• Directions:
a) Summarize the texting-etiquette post in two sentences.
b) Reproduce the texting-etiquette post from "5. I understand" up to and including "isn’t a game!".
#### Document extract
I hate texting. Really, I do. So much so that I haven’t had it on my phone for a hot minute. Honestly, I understand the convenience, but I am much more of a phone person. Call me old-fashioned, I don’t care. I think texting is an excuse for people to not have real and honest conversations with each other. Sadly, I did succumb and put it back on my plan. And I am reminded of all the reasons why texting is annoying, especially when trying to engage with the opposite sex.
Now all of these rules can apply to both sexes. If you are guilty of any of these, your ass has probably been deleted out of someone’s phone and you didn’t even know it yet. Allow me to school you texting imbeciles:
1. Do not reply EVER with ‘k.’ That shit is the freaking Worst. It’s not even a word, and you’re disrespectful sending one syllable.
2. Do not overuse the smiley. If you don’t smile that much in real life, every text should not end with one of these
:). And if you do smile this much in real life, something is probably wrong with you.
3.Do not text multiple times in the span of 5 minutes. Give me a damn minute to read the first freaking message, speedy Gonzalez! And don’t you dare send paragraphs. If you had that much to say, you should’ve called. How you know if I got unlimited or not? ! Hmph.
4.DO NOT ignore a text that was meaningful. Because as a girl we are gonna be fucking PISSED. We’re gonna regret even sending the damn message, and then agonize for hours on why you didn’t reply. Don’t be a dick.
5. I understand that slang terminology is all the rage today, but you people really becoming ridiculous. ‘Nuffin’, ‘doe’, gnr, ctfu, ymcmb….the list goes on. Act like you learned to read at some point in your life. You can take time out to spell out ‘nothing.’ Jesus!
6. Don’t ask me to send you a picture. You have access to Facebook, Twitter, and Instagram. More than enough pics for you to creep on. Nudey pics are not what’s hot in the streets. Didn’t ya’ll see Cyberbully?! Sexting isn’t a game!
Sidenote: Penis pics? Not sexy. Calm down
7. Be consistent. Don’t text us once and then 5 months later, something ridiculous like ‘hey stranger.’ Did you die? Did you fall off the face of the Earth? Fuck outta here with that mess! Your ass has already been deleted out the phone!
8. Do not text ‘why didn’t you text me back?’ Chill the fuck out. You sound thirsty as hell, and maybe that person was busy, or was in the shower, or was curing cancer…..either way you need to relax your soul.
I say, texting should be used in moderation. Your entire relationship should not be based on this; that is not real. Speaking to someone face to face is real. With all the technology we have today, stop making excuses for why you can’t have a REAL conversation. You could really be missing out on some meaningful, thought provoking dialogue.
########
#### Study material
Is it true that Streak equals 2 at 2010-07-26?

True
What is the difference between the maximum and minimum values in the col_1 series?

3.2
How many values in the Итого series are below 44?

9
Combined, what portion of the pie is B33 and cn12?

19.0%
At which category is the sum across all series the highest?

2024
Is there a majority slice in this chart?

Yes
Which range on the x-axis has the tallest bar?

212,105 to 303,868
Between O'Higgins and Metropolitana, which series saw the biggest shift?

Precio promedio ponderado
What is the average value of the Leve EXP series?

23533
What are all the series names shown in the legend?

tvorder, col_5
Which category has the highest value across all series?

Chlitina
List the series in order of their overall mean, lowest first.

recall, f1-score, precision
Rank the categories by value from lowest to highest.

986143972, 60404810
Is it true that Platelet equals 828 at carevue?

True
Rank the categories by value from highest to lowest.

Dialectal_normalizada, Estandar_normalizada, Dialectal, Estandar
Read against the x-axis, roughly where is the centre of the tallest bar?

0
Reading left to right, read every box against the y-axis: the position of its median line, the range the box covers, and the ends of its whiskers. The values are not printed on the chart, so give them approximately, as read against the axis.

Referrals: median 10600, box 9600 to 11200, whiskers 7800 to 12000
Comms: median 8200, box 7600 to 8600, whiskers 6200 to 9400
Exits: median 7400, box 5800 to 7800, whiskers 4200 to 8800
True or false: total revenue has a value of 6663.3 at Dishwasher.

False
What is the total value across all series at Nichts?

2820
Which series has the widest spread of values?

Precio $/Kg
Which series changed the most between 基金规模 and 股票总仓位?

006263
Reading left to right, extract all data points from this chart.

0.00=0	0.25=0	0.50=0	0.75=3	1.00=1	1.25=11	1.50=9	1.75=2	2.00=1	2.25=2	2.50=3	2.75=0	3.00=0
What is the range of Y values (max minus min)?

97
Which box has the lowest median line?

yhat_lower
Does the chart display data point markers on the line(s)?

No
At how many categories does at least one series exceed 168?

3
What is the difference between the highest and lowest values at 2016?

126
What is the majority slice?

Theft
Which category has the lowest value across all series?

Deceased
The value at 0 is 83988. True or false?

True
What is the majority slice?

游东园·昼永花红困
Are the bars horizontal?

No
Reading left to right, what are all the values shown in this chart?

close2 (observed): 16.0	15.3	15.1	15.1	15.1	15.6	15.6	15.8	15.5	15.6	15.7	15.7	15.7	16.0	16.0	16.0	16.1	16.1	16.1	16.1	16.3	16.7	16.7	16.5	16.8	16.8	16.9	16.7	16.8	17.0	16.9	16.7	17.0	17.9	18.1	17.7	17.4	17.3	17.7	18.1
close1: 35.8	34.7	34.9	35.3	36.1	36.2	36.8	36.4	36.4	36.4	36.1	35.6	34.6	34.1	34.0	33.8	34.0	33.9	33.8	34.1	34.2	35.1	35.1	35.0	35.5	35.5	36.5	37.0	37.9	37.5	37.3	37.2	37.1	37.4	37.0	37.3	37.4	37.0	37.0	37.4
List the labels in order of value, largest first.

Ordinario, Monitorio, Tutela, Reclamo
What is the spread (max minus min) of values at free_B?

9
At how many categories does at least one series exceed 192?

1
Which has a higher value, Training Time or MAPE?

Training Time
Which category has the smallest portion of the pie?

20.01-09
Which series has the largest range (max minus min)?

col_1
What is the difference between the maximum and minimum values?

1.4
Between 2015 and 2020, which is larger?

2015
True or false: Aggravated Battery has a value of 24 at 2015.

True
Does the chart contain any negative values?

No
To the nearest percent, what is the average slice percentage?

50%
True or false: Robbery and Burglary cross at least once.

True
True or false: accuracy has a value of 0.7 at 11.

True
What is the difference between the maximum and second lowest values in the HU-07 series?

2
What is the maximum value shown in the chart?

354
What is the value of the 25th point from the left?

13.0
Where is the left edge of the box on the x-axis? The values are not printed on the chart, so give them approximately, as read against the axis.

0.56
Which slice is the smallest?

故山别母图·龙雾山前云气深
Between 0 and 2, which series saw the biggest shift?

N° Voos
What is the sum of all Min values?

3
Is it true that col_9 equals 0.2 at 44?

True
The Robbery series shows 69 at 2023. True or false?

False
########
• Task results:
a) The writer dislikes texting and prefers phone calls, but after putting texting back on a phone plan, lays out rules such as never replying with "k," not overusing smileys, not sending several texts or paragraphs at once, not leaning on slang, not asking for pictures, and staying consistent. The post concludes that texting should be used in moderation and that people should stop making excuses for avoiding real, face-to-face conversation.

b)
5. I understand that slang terminology is all the rage today, but you people really becoming ridiculous. ‘Nuffin’, ‘doe’, gnr, ctfu, ymcmb….the list goes on. Act like you learned to read at some point in your life. You can take time out to spell out ‘nothing.’ Jesus!
6. Don’t ask me to send you a picture. You have access to Facebook, Twitter, and Instagram. More than enough pics for you to creep on. Nudey pics are not what’s hot in the streets. Didn’t ya’ll see Cyberbully?! Sexting isn’t a game!